Why This Matters: Continuing Beyond This Book
The MIMO research agenda intersects the agendas of several other books in this library. Chapter 27 of the OTFS book addresses waveform design for high-mobility 6G. The RIS book closes on a parallel open-problems chapter covering near-field RIS and nonlinear active RIS. The Cell-Free book (when complete) will treat the ultra-dense processing problem in more depth. The Telecom book's final chapter addresses system-level deployment questions that bracket the per-link problems studied here. Researchers working on any of these problems should treat the library as a single document with many overlapping chapters, not a collection of independent books.
PhD-Scale Open Problem
A research question with a concrete success criterion, a clearly identified community that cares about the answer, tractability with existing tools, and sufficient depth to occupy a researcher for 2-4 years. The five open problems catalogued in Chapter 27 are intended to satisfy these criteria.

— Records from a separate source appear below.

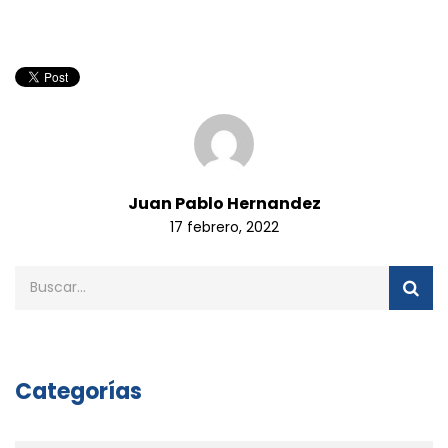
Juan Pablo Hernandez
17 febrero, 2022
Categorías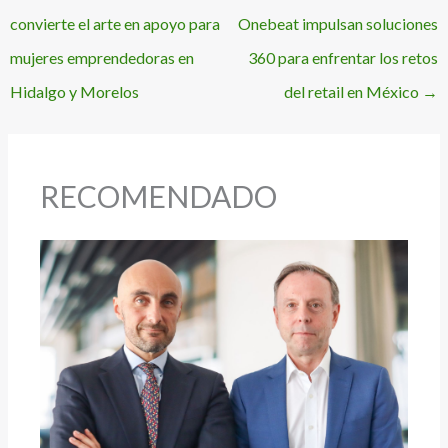
convierte el arte en apoyo para
Onebeat impulsan soluciones
mujeres emprendedoras en
360 para enfrentar los retos
Hidalgo y Morelos
del retail en México
→
RECOMENDADO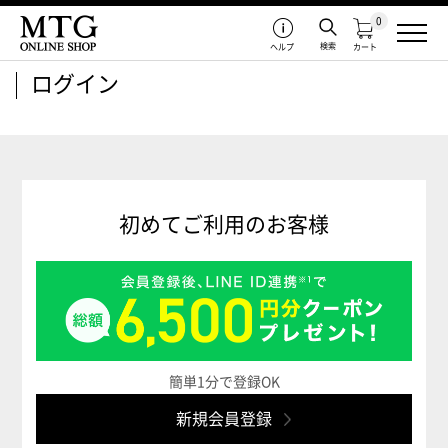
0
検索
ヘルプ
カート
ログイン
初めてご利用のお客様
簡単1分で登録OK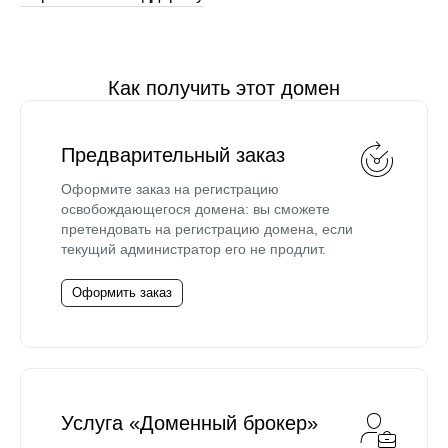
Как получить этот домен
Предварительный заказ
Оформите заказ на регистрацию
освобождающегося домена: вы сможете
претендовать на регистрацию домена, если
текущий администратор его не продлит.
Оформить заказ
Услуга «Доменный брокер»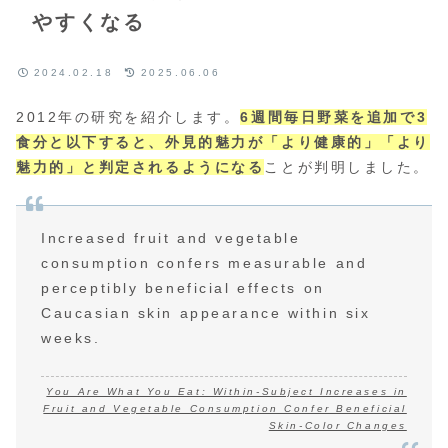
やすくなる
2024.02.18
2025.06.06
2012年の研究を紹介します。
6週間毎日野菜を追加で3
食分と以下すると、外見的魅力が「より健康的」「より
魅力的」と判定されるようになる
ことが判明しました。
Increased fruit and vegetable
consumption confers measurable and
perceptibly beneficial effects on
Caucasian skin appearance within six
weeks.
You Are What You Eat: Within-Subject Increases in
Fruit and Vegetable Consumption Confer Beneficial
Skin-Color Changes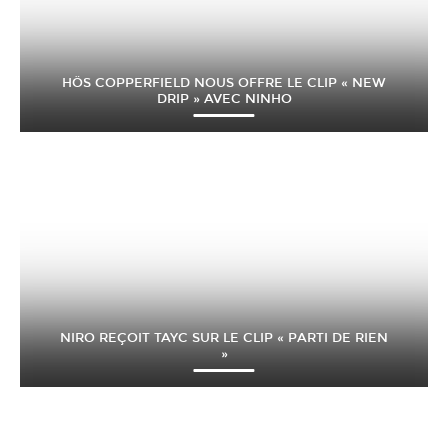
HÖS COPPERFIELD NOUS OFFRE LE CLIP « NEW
DRIP » AVEC NINHO
NIRO REÇOIT TAYC SUR LE CLIP « PARTI DE RIEN
»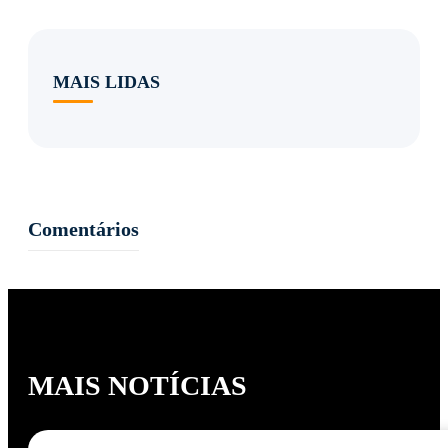
MAIS LIDAS
Comentários
MAIS NOTÍCIAS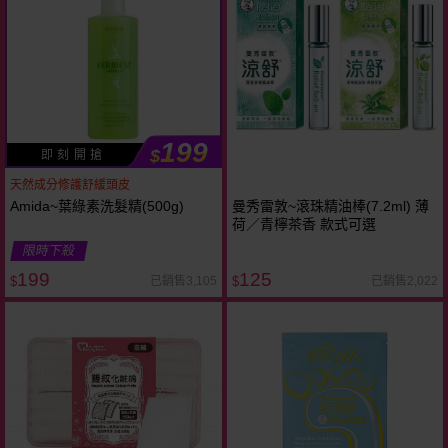
199
$
即 刻 開 搶
天然成分修護舒緩頭皮
Amida~葉綠素洗髮精(500g)
曼秀雷敦~滾珠精油棒(7.2ml) 薄
荷／青檸茶香 款式可選
限時下殺
199
125
已銷售3,105
已銷售2,022
$
$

Related: Research Agenda, The 6G MIMO Research Agenda
Quick Check
According to the 2023 CommIT/Huawei 6G workshop, which research theme was ranked highest in the ratio of impact-if-solved to cost-to-solve?
Full-duplex massive MIMO
Holographic MIMO
Scalable distributed processing for ultra-dense cell-free
RIS + cell-free convergence
The workshop consensus placed distributed/scalable cell-free architectures first, with spatial non-stationarity modeling second. Holographic MIMO was third, full-duplex fourth, and RIS + cell-free fifth (with room to rise if channel estimation challenges are solved).